Malvo gets himself picked up by Grimly and handily makes Grimly look bad in front of his superiors. While Grimly insists this is the droid man they're looking for, Malvo does his best bumbler impersonation and puts on the guise of Frank Peterson, a minister with a bingo alibi. I mean that literally: His alibi is that he was hosting bingo night at his church. And it checks out.

What, you ask, about the evidence? Well, that all comes down to one photograph that it decidedly too grainy to rely on. Malvo walks and moves on to the next order of business: plaguing Milos. Again, literally. After the bloodbath shower, Malvo infests Milos' grocery with locusts (or crickets at least). Can the slaying of the firstborn be far behind?

Oh, and we get the backstory of Milos' money: He found it. In 1987 while stalled in the frozen wastelands, Milos prayed to God and was led to where this suitcase of money was hidden. Which means, of course, that it belonged—belongs—to someone . . .

Meanwhile, Lester gets tossed into a car trunk by Mr. Numbers and Mr. Wrench. One would think they'd come up with other ways to do these things, but one sticks with what works, I suppose. Out they drive to the frozen lake but as Mr. Wrench digs the hole, Les steadfastly refuses to admit to Mr. Numbers that he murdered Hess (cuz, you know, he didn't) and tazers Numbers and gets away. A police officer refuses to give Les a lift back to town, so Les punches him to get himself arrested and safely locked away. Or so he thinks.

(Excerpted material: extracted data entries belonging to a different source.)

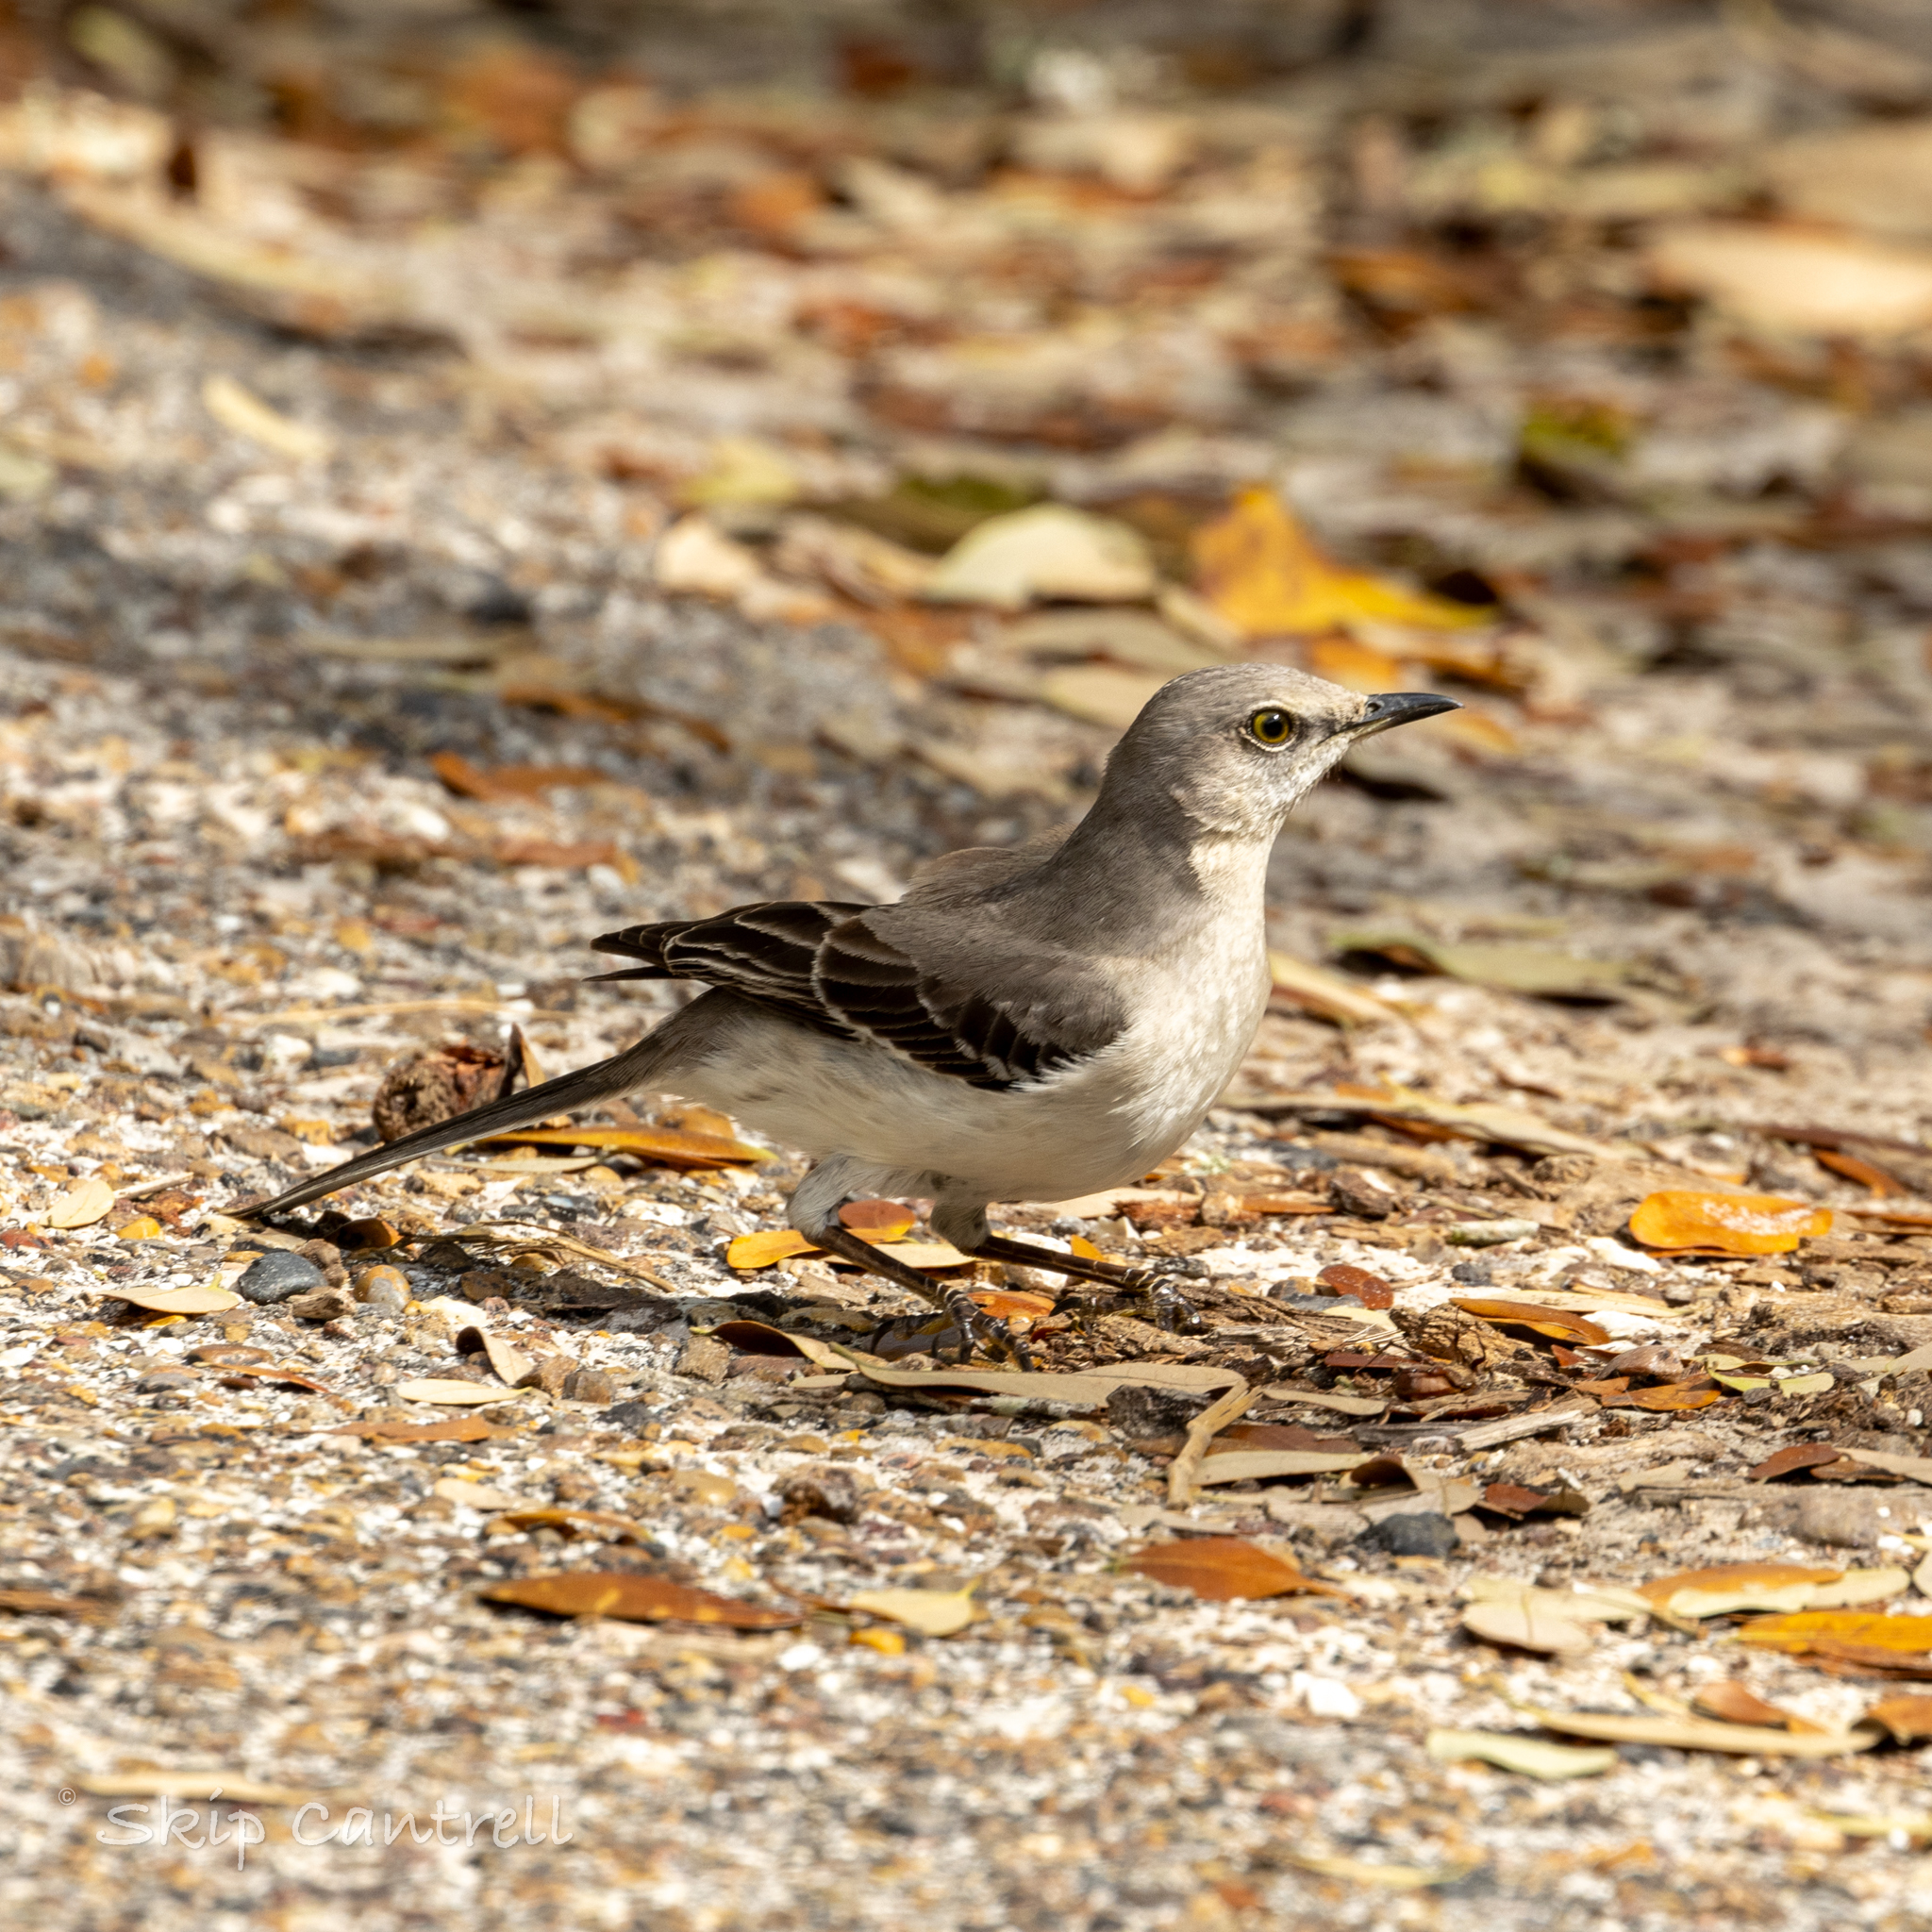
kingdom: Animalia
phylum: Chordata
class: Aves
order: Passeriformes
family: Mimidae
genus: Mimus
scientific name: Mimus polyglottos
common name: Northern mockingbird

Cuz Numbers and Wrench have another idea. They get in a fight in a bar and get themselves arrested too.

The episode concludes with Numbers and Wrench joining Lester in holding.

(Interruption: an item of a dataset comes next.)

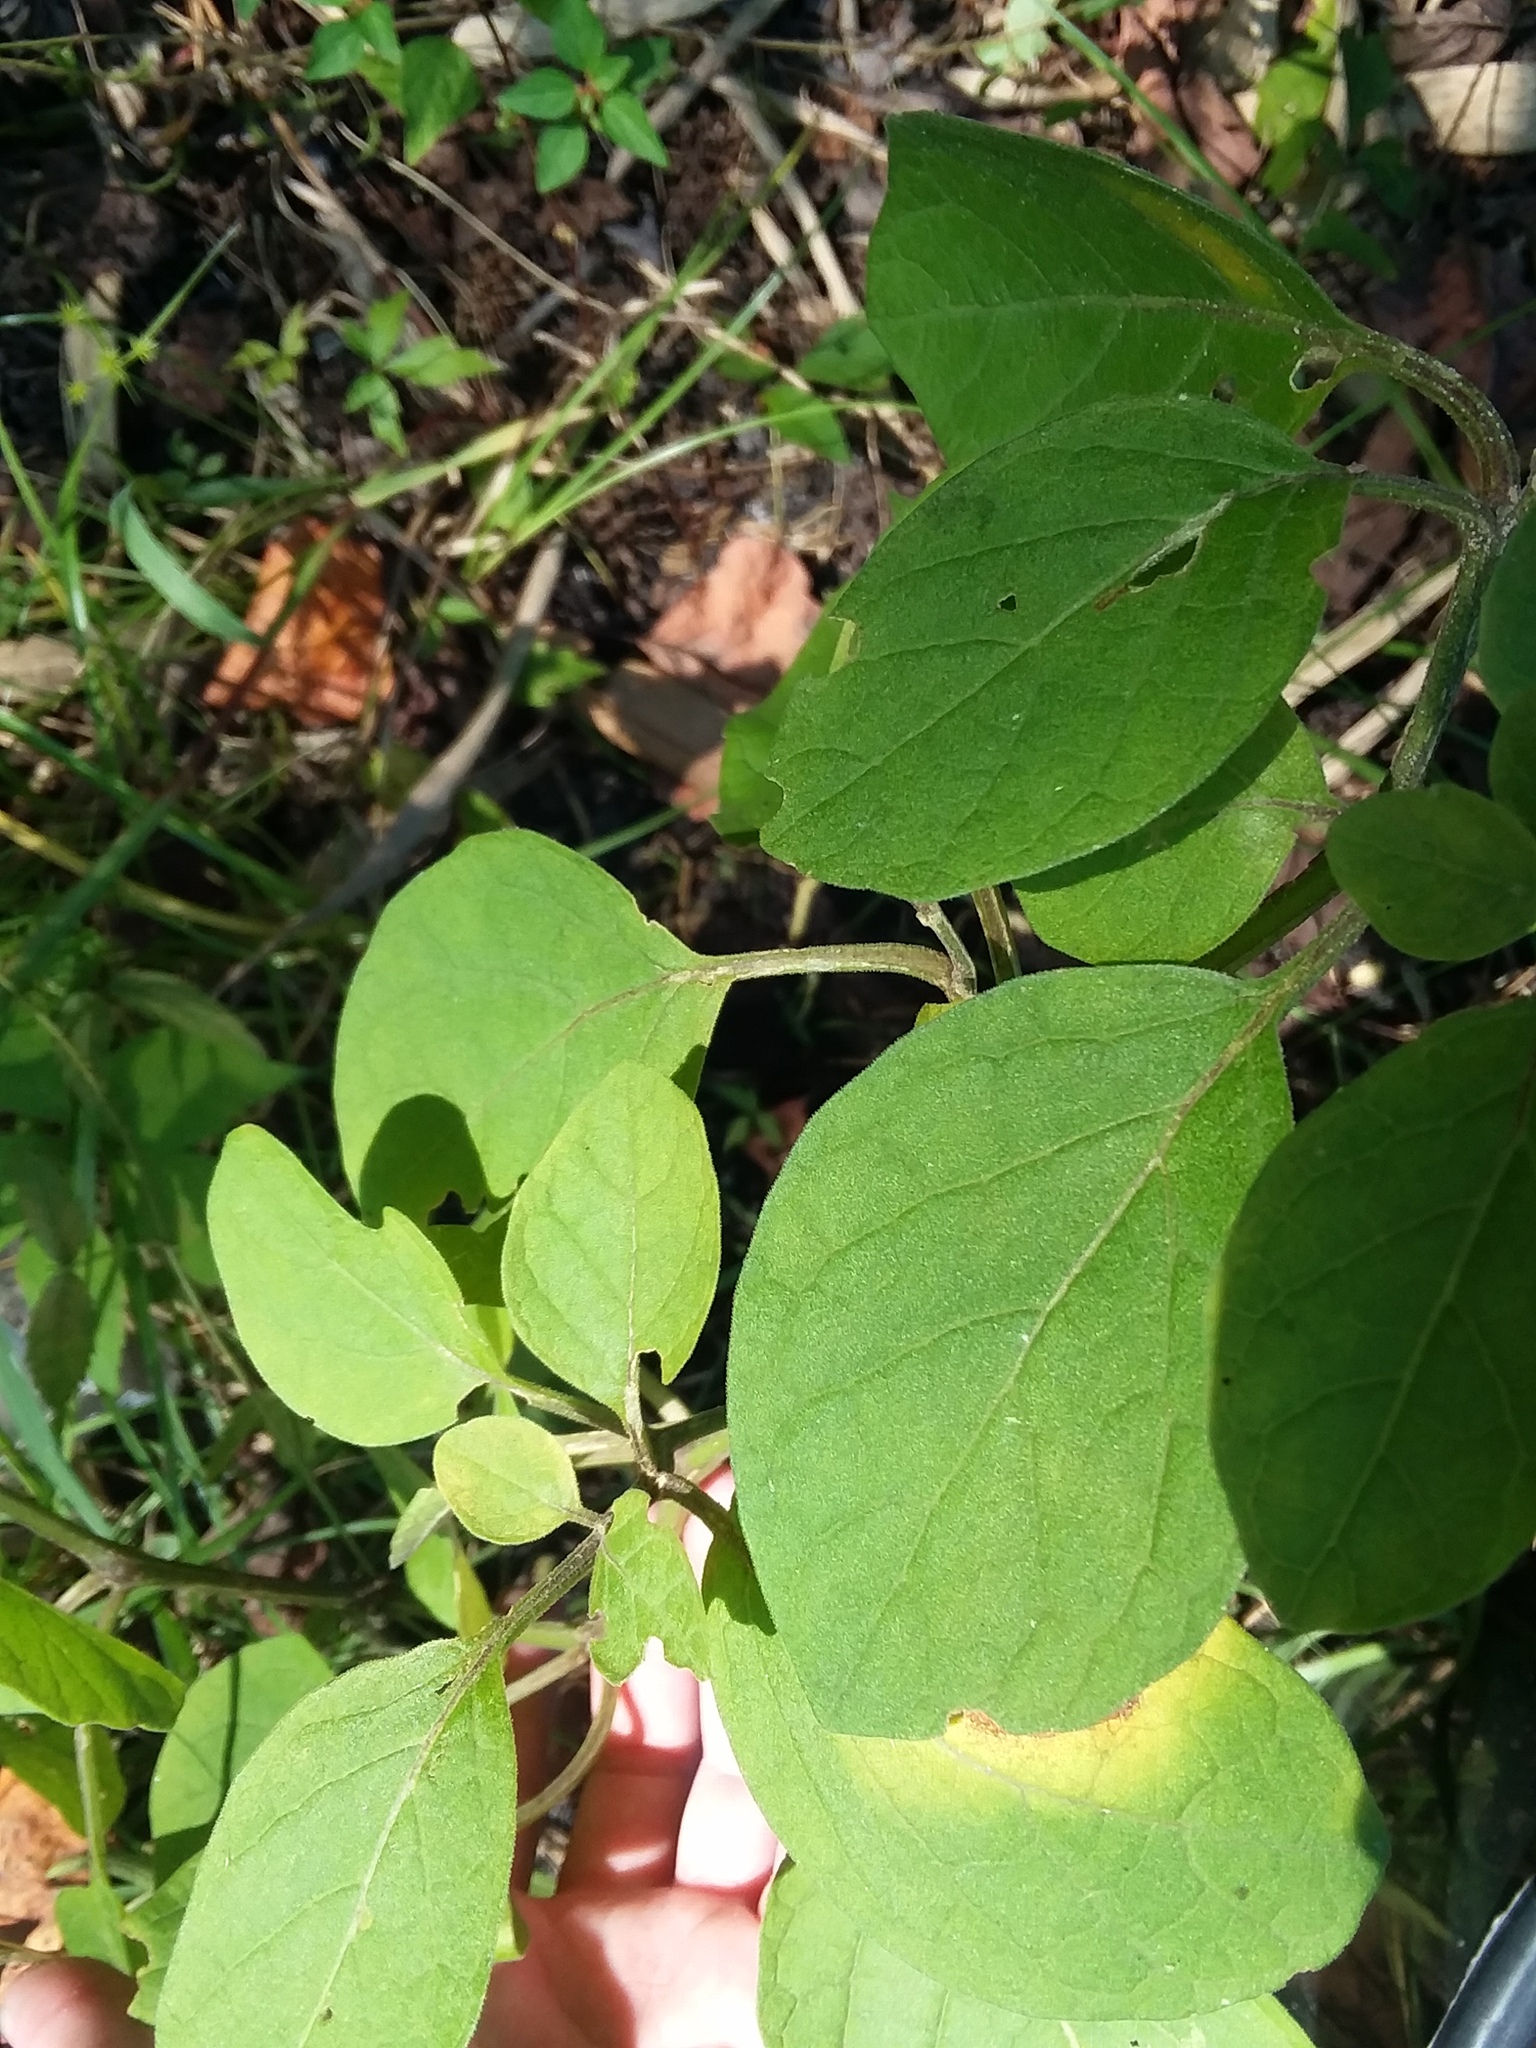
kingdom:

It doesn't seem like a lot happened, but all of it is entertaining enough and well enough done that one doesn't mind the show taking its time with these things.

And why do humans see more shades of green than any other color? Predators. How does that answer Grimly's question? I suppose Malvo means to say it's kill or be killed out in the jungle of the world . . . He can lie like that—camouflage himself— because the alternative is to be eaten alive. And Malvo has set himself up to be the predator rather than the prey.